Trump Orders FCC To Shield Army-Navy Game From Rival Football, Resolving Long-Standing Concern That The President Could Not Yet Set The Nation's Television Schedule
WASHINGTON. President Donald Trump signed an executive order Friday titled "Preserving America's Game," directing the Federal Communications Commission to consider whether the licenses broadcasters need to stay on the air should depend in part on leaving the Army-Navy football game a television window of its own, resolving a long-standing concern that the nation's airwaves were still being scheduled by the people who own them.
The order instructs federal officials to coordinate toward an exclusive broadcast slot for the annual service-academy matchup and asks the FCC to weigh making that slot a factor in broadcast licensing, a step legal observers noted would place the federal government's power to renew or revoke a station's license in proximity to the question of which football game airs on a given Saturday afternoon in December.

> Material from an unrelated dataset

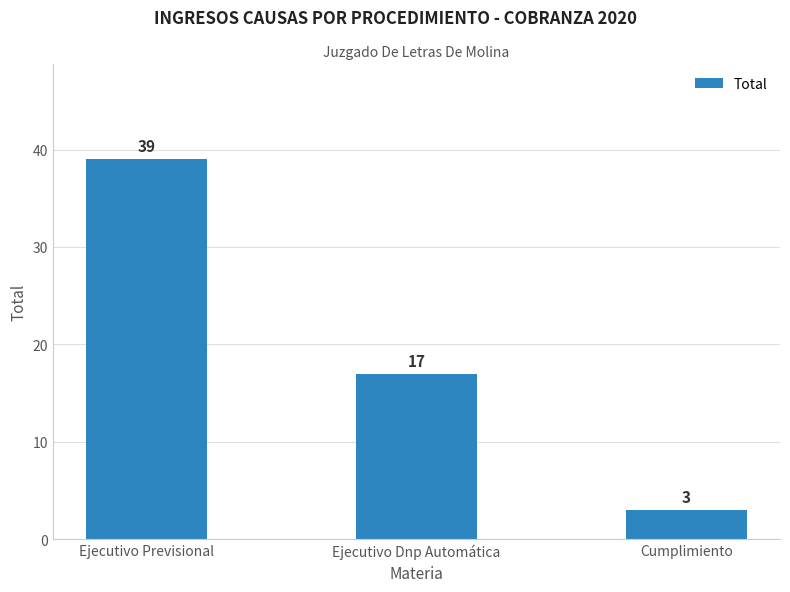

Are the bars grouped side by side (vs. stacked)?

No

The action arrived as an expanded College Football Playoff threatened to schedule games opposite the Army-Navy contest, a matchup that has held a standalone slot for decades. Rather than leave the dispute to the leagues and the networks that televise them, the administration elevated the calendar conflict to a matter of federal broadcast policy, with one official describing the order as a defense of tradition and declining to specify which statute authorizes the President to assign kickoff times.
"Nobody loves Army-Navy more than me, and we are going to protect it, very strongly," the President said, in remarks that did not address the separate questions of antitrust law, the First Amendment, or the agency's lack of authority over sports scheduling. A source within the administration added that the broadcasters carrying competing games "understand the situation," noting that the same commission reviewing their conduct also reviews their licenses.

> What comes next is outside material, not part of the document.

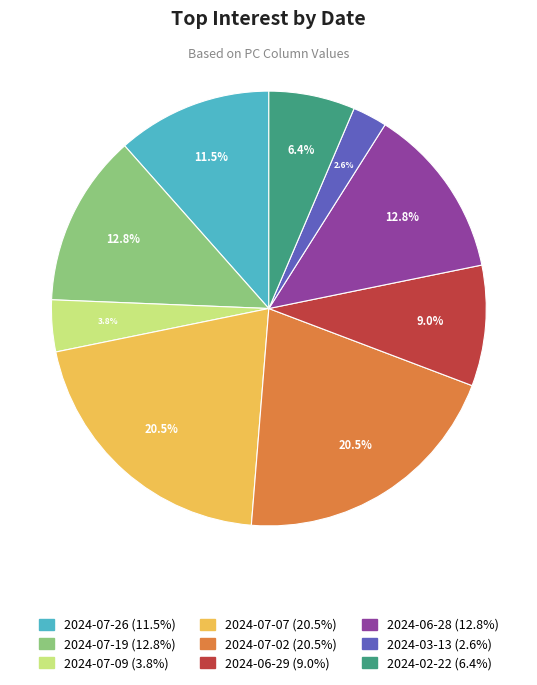

Does 2024-06-28 represent more than half of the total?

No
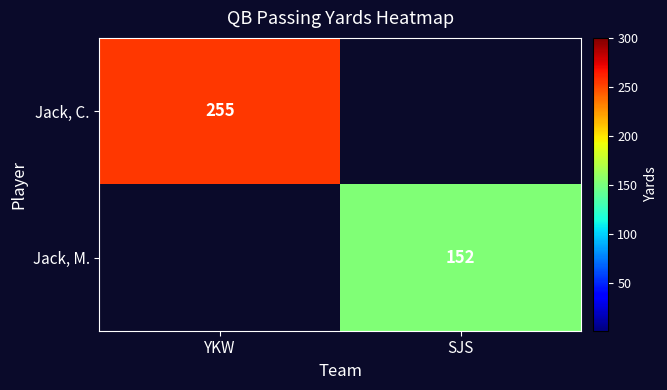

Is it true that Jack, M. equals 152 at SJS?

True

The order is the second in as many months to route a sports-governance preference through federal power, following the President's directive instructing agencies to use education funding as leverage over college athletics. Taken together, the two actions establish that the machinery of the federal government, including its control over the airwaves, may now be pointed at the problem of who is permitted to play football when.
At press time, the FCC had announced it would study whether the Constitution's allocation of enumerated powers could be read to include a protected window for the flagship game it had previously assumed belonged to the networks.